Il sera également plus difficile pour les entreprises de réaliser des transferts de bénéfice en dehors des Etats-Unis. Avec la baisse du taux d’imposition, une nouvelle batterie de mesures dénommée «BEAT» (pour Base Erosion and Anti-Abuse Tax) sera mise en place. Objectif: lutter contre l’érosion fiscale en limitant les possibilités pour les entreprises américaines de déduire des intérêts et des royalties versés aux filiales.
«L’urgence» d’une réforme
Personne ne veut pourtant croire à des délocalisations massives vers les Etats-Unis… à moins que la réforme helvétique de la fiscalité des entreprises n’aboutisse pas. «Si la Suisse ne fait pas ses devoirs dans les douze à quatorze mois, on aura un gros problème. Le coût d’un déménagement ne serait alors plus un obstacle», prévient Martin Naville.
La Suisse est pressée par l’Organisation de coopération et de développement économiques (OCDE) d’abolir ses statuts spéciaux destinés aux entreprises. Mais l’échec devant le peuple de la réforme dite RIE III a démontré que la Suisse n’était pas capable de tenir son calendrier et ouvert une période d’incertitude qui devrait durer plusieurs semestres. Et les milieux économiques détestent l’instabilité.
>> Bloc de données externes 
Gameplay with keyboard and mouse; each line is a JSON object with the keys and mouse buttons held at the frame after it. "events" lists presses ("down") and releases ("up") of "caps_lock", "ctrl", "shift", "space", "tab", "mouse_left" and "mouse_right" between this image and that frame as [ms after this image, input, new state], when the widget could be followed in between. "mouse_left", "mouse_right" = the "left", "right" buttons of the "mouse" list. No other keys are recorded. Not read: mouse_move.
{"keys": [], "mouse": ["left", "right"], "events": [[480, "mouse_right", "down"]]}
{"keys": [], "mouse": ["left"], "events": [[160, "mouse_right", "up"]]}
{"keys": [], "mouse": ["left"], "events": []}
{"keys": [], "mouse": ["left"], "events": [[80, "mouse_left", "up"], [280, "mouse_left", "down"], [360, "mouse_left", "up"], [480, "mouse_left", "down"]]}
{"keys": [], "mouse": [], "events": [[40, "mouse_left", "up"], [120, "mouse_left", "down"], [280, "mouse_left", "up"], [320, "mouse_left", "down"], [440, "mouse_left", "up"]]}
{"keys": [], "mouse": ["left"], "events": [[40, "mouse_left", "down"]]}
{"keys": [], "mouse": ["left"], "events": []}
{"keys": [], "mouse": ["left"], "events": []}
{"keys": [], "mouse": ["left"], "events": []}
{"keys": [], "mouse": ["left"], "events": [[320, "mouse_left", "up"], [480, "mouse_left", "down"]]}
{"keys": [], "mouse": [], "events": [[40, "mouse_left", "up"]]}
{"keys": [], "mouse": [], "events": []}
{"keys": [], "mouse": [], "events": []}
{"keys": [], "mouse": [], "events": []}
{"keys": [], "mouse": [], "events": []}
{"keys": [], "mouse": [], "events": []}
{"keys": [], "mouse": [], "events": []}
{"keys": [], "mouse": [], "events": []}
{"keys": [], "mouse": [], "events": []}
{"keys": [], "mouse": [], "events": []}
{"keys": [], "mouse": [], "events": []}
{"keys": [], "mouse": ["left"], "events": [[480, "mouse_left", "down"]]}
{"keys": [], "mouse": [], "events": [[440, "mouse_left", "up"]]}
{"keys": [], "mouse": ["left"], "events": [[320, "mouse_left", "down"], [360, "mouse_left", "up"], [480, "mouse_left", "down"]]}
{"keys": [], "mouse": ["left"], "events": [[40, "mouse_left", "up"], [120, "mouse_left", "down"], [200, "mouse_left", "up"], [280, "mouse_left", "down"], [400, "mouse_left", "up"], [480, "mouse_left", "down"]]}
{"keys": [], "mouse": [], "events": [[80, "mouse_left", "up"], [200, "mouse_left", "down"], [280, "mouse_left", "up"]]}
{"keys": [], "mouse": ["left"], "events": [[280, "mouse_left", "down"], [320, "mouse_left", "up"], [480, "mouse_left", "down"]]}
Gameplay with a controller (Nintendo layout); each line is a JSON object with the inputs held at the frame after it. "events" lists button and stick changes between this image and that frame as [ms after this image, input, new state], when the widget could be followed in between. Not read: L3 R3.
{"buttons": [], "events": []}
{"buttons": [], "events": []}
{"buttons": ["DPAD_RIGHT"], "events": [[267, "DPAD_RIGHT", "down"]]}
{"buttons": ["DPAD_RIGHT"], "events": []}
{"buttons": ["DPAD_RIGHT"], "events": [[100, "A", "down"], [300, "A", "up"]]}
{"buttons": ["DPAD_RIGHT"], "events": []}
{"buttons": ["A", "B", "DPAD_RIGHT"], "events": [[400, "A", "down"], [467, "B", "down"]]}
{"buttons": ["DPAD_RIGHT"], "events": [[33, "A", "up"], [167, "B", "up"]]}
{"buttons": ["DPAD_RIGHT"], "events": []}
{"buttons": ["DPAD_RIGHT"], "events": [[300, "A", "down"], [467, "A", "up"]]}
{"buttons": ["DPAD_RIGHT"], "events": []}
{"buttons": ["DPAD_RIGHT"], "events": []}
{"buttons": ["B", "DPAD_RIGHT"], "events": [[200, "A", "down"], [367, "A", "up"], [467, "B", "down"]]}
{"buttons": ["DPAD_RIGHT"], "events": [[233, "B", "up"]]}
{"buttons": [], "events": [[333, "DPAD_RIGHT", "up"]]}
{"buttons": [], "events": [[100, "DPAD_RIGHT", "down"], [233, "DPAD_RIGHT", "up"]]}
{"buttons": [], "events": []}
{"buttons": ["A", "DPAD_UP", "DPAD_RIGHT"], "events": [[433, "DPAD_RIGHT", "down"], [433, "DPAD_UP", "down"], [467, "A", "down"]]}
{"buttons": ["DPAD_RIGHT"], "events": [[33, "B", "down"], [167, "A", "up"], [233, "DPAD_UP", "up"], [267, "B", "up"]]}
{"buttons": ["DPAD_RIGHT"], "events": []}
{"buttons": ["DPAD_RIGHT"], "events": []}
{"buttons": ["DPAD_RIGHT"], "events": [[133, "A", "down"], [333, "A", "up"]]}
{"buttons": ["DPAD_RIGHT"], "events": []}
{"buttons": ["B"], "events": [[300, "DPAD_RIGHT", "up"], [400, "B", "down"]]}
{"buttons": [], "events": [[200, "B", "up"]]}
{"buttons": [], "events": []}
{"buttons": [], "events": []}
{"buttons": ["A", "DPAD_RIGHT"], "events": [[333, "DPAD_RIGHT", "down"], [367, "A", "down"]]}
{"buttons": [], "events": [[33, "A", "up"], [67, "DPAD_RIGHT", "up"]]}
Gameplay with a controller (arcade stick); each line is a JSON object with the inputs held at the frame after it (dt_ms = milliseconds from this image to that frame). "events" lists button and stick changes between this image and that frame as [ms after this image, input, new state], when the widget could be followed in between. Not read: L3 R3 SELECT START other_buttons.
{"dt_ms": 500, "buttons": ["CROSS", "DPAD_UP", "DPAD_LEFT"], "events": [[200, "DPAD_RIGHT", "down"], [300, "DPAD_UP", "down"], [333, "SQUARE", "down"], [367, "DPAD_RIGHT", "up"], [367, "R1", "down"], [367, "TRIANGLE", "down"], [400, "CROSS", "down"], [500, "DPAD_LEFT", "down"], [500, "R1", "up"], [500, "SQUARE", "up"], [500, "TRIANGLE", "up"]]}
Ueli Maurer ne s’y est pas trompé. Le ministre des Finances a admis, dans une interview à la NZZ am Sonntag, qu’une «sortie de fonds aura de toute façon lieu», tout en rappelant le besoin d’adopter la réforme Projet fiscal 17 «de toute urgence» face au regain de concurrence fiscale.
La guerre fiscale à venir
Car la réforme Trump devrait faire des vagues. A Davos, l’Allemagne et la France ont déjà annoncé un projet commun visant à réformer l’impôt sur les sociétés. La Grande-Bretagne prévoit également de réduire la fiscalité des bénéfices des entreprises de 19 à 17% en 2020. La Chine et le Japon suivront et c’est tout le monde industrialisé qui tente déjà de fourbir ses armes pour préparer la guerre fiscale à venir.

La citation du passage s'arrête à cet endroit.